Personal tools
You are here: Home Team Non-working demos EmoSpeak

See below for system requirements and explanations.



System requirements

Sun Java 1.5 browser plugin

Explanations

EmoSpeak is an interface for testing and demonstrating emotional speech synthesis, created in the NECA project by Marc Schröder. In contrast to traditional emotional speech synthesis systems, the emotional state expressed through the voice is represented not in terms of discrete categories (joy, anger, sadness, ...), but by means of the continuous emotion dimensions activation, evaluation and power. The activation-evaluation space is represented as a two-dimensional circle as in the Feeltrace tool.

The centre of the circle corresponds to a neutral state. Emotional intensity increases with the distance from the centre, i.e. states at the periphery are the most intense states.

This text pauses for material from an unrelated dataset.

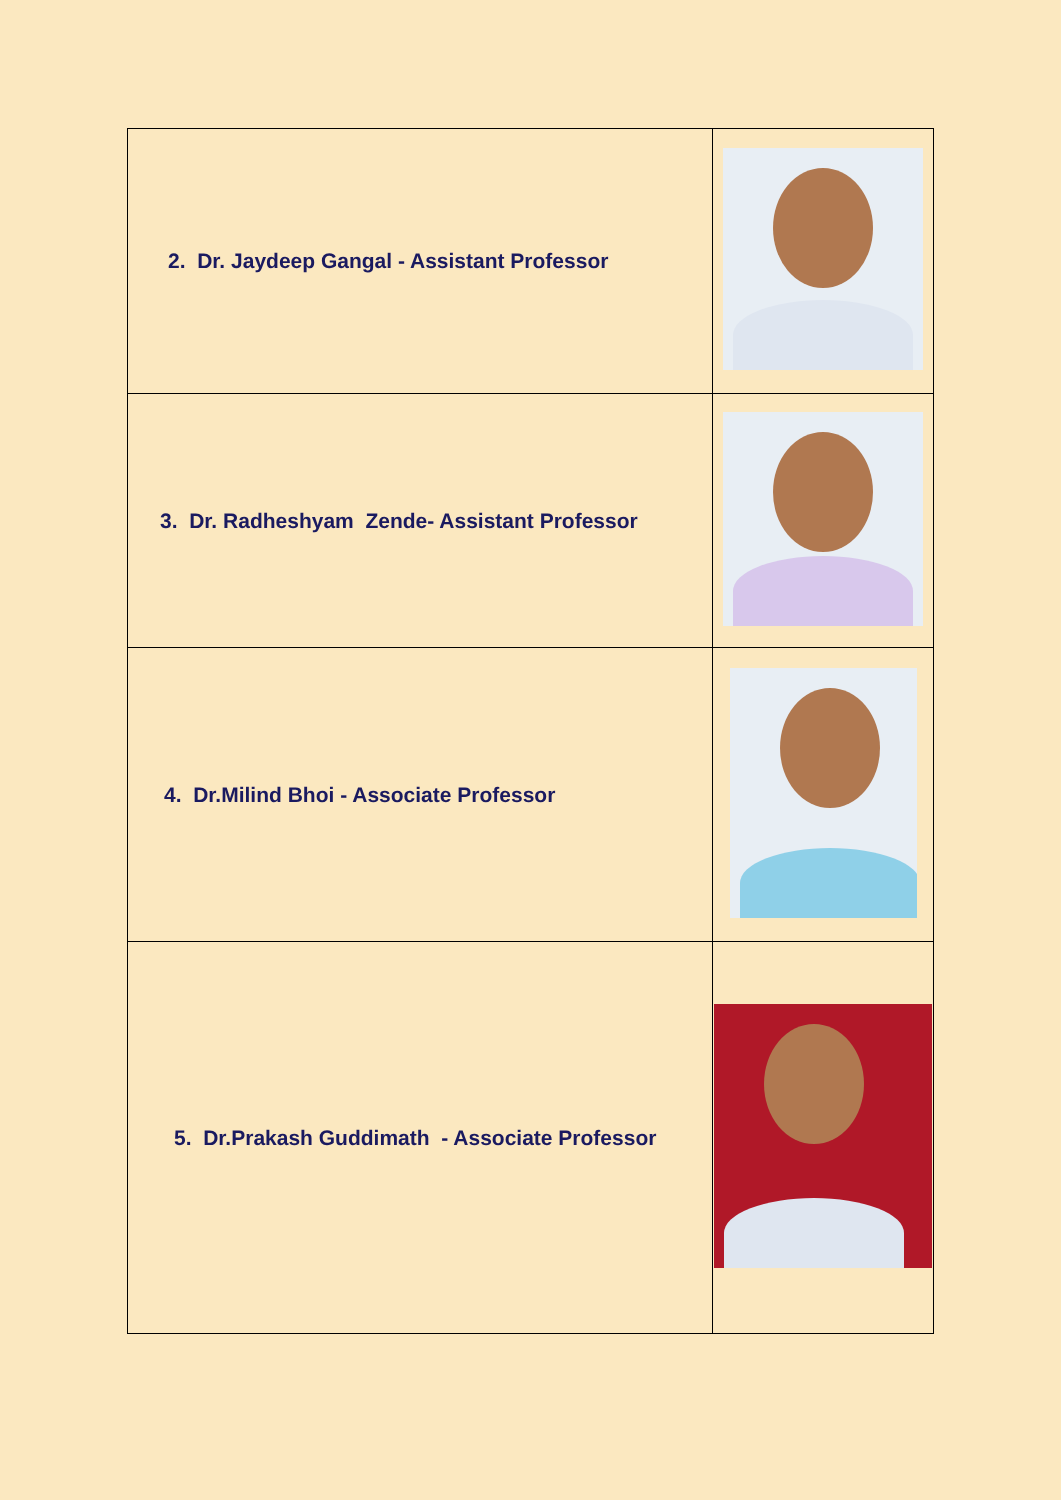| 2. Dr. Jaydeep Gangal - Assistant Professor | |
| 3. Dr. Radheshyam Zende- Assistant Professor | |
| 4. Dr.Milind Bhoi - Associate Professor | |
| 5. Dr.Prakash Guddimath - Associate Professor | |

The green dot marks the emotional state to be expressed. It can be moved with the mouse. According to a set of emotional prosody rules, the acoustic parameters guiding the speech synthesis are updated, and the resulting MaryXML document is displayed in the bottom of the applet window.

When the user pushes the Play button, the MaryXML document is sent to the Mary server at DFKI, and the resulting audio is played on the user's machine.

One important difference between this system and other diphone-based systems expressing emotions is that we can model diphone voice quality (in terms of vocal effort). The voices de6 and de7 (which you can download from the MBROLA homepage) have been recorded with three levels of vocal effort (soft, modal, loud) especially for the NECA project. Listen to the effect by comparing de6 and de7 to the other voices de1-de5 in which voice quality cannot be modelled!

Note: If you want to further modify the MaryXML document or save the audio as a file, simply copy the MaryXML document from the applet and feed it into the Inside TTS interface.